Il est important de noter que le rapport souligne que l’impact des catastrophes sur la production agricole dans le monde est probablement encore plus important que celui estimé ici, en raison du manque de données sur les pertes systémiques dans les secteurs de la pêche, de l’aquaculture et de la foresterie. Cette lacune met en évidence la nécessité d’améliorer les données et les informations sur tous les sous-secteurs agricoles afin de dresser un tableau plus précis.
Outre la nécessité d’améliorer les données, les décideurs politiques et les chercheurs doivent adopter une vision plus large de la manière dont les risques à l’origine des catastrophes sont interconnectés. Ces facteurs de risque comprennent le changement climatique, les pandémies et épidémies, ainsi que les conflits armés, qui ont tous affecté de plus en plus la production agricole, les chaînes de valeur agricoles et la sécurité alimentaire au cours des trois dernières décennies. En comprenant mieux comment ces facteurs de risque sont liés et se chevauchent, les décideurs politiques peuvent mieux comprendre les compromis et les opportunités que présentent les différentes politiques.

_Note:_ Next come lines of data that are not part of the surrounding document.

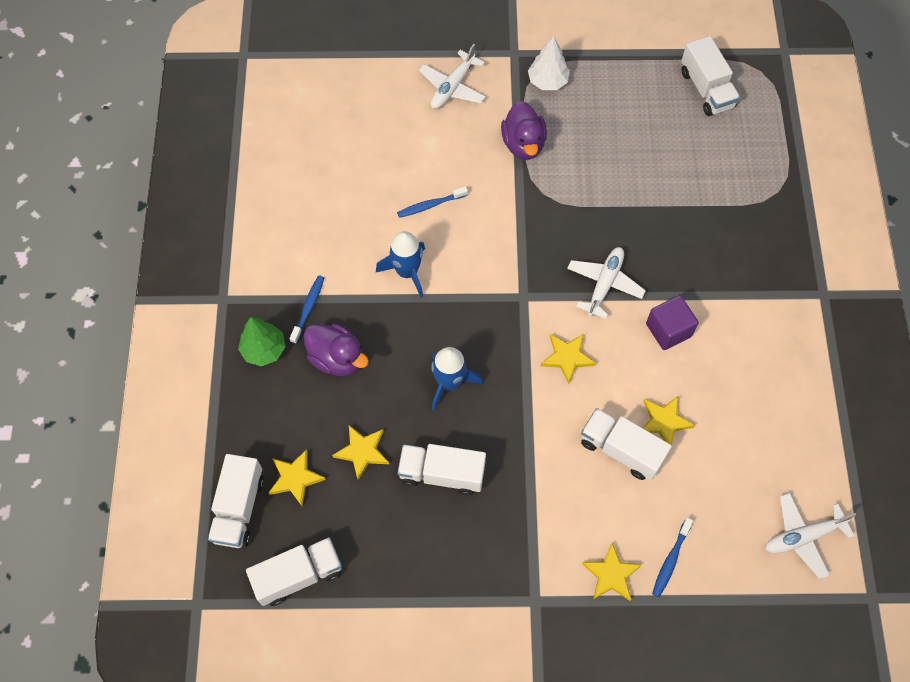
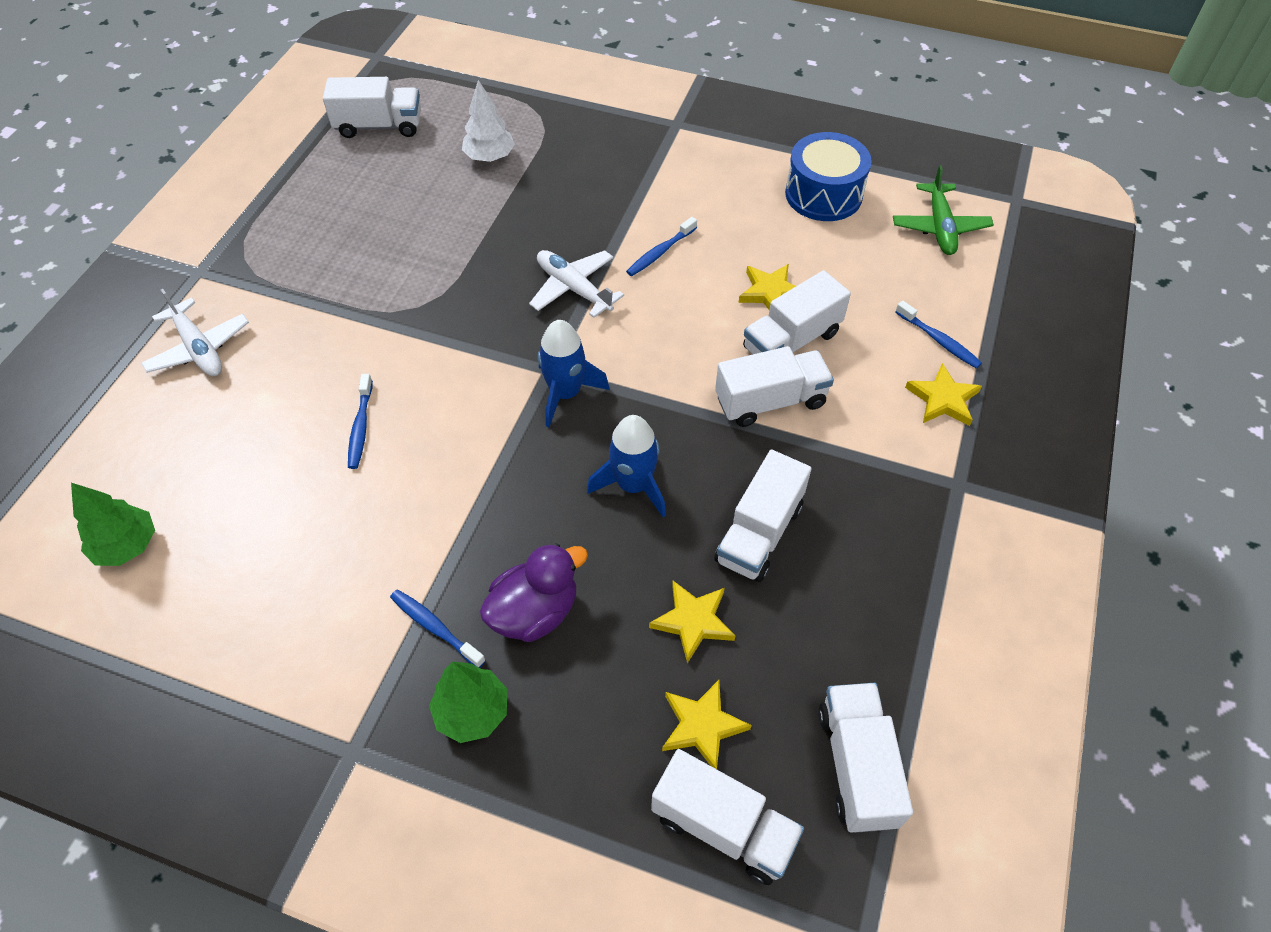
camera: 70 degrees left, 10 degrees down
blue rocket [376,231,425,297] -> blue rocket moved to [538,320,610,427]
purple duck [501,101,547,160] -> none
white tree [528,36,570,90] -> white tree moved to [462,80,515,162]
yellow star [541,334,596,384] -> none
purple cube [646,295,699,350] -> blue toothbrush [626,217,697,276]
white plane [765,493,856,579] -> green plane [893,165,994,255]
none -> green tree [71,483,155,566]
none -> white truck [715,346,834,427]
none -> blue drum [785,132,872,221]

De telles politiques pourraient inclure l’investissement et l’encouragement de l’adoption généralisée de pratiques de réduction des risques de catastrophe au niveau des exploitations agricoles ; cela est particulièrement important dans les régions dominées par les petits exploitants agricoles et la production agricole pluviale. Ces pratiques comprennent l’utilisation de variétés de cultures à haut rendement et résistantes au stress ; le compostage, le paillage et l'utilisation de tranchées et d'autres techniques de conservation des sols et de l'eau ; et un meilleur accès aux soins vétérinaires et aux abris pour le bétail. En investissant dans la réduction des risques au niveau de l'exploitation agricole, le rapport révèle que les petits exploitants agricoles voient leur production moyenne 2,2 fois supérieure à celle observée dans le cadre de pratiques non tenant compte des risques.

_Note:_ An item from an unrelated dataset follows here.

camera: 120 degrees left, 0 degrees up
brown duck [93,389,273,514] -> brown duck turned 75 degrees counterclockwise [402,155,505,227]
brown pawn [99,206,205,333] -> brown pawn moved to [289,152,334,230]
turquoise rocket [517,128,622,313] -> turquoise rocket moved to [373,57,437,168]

Les agriculteurs, les décideurs politiques et les autres parties prenantes doivent également mieux anticiper les risques et investir dans des interventions proactives pour contribuer à prévenir les impacts négatifs sur l’agriculture et la sécurité alimentaire. Le rapport estime que pour chaque dollar investi dans une action anticipative, les ménages ruraux voient jusqu'à sept dollars de bénéfices, y compris des pertes agricoles évitées.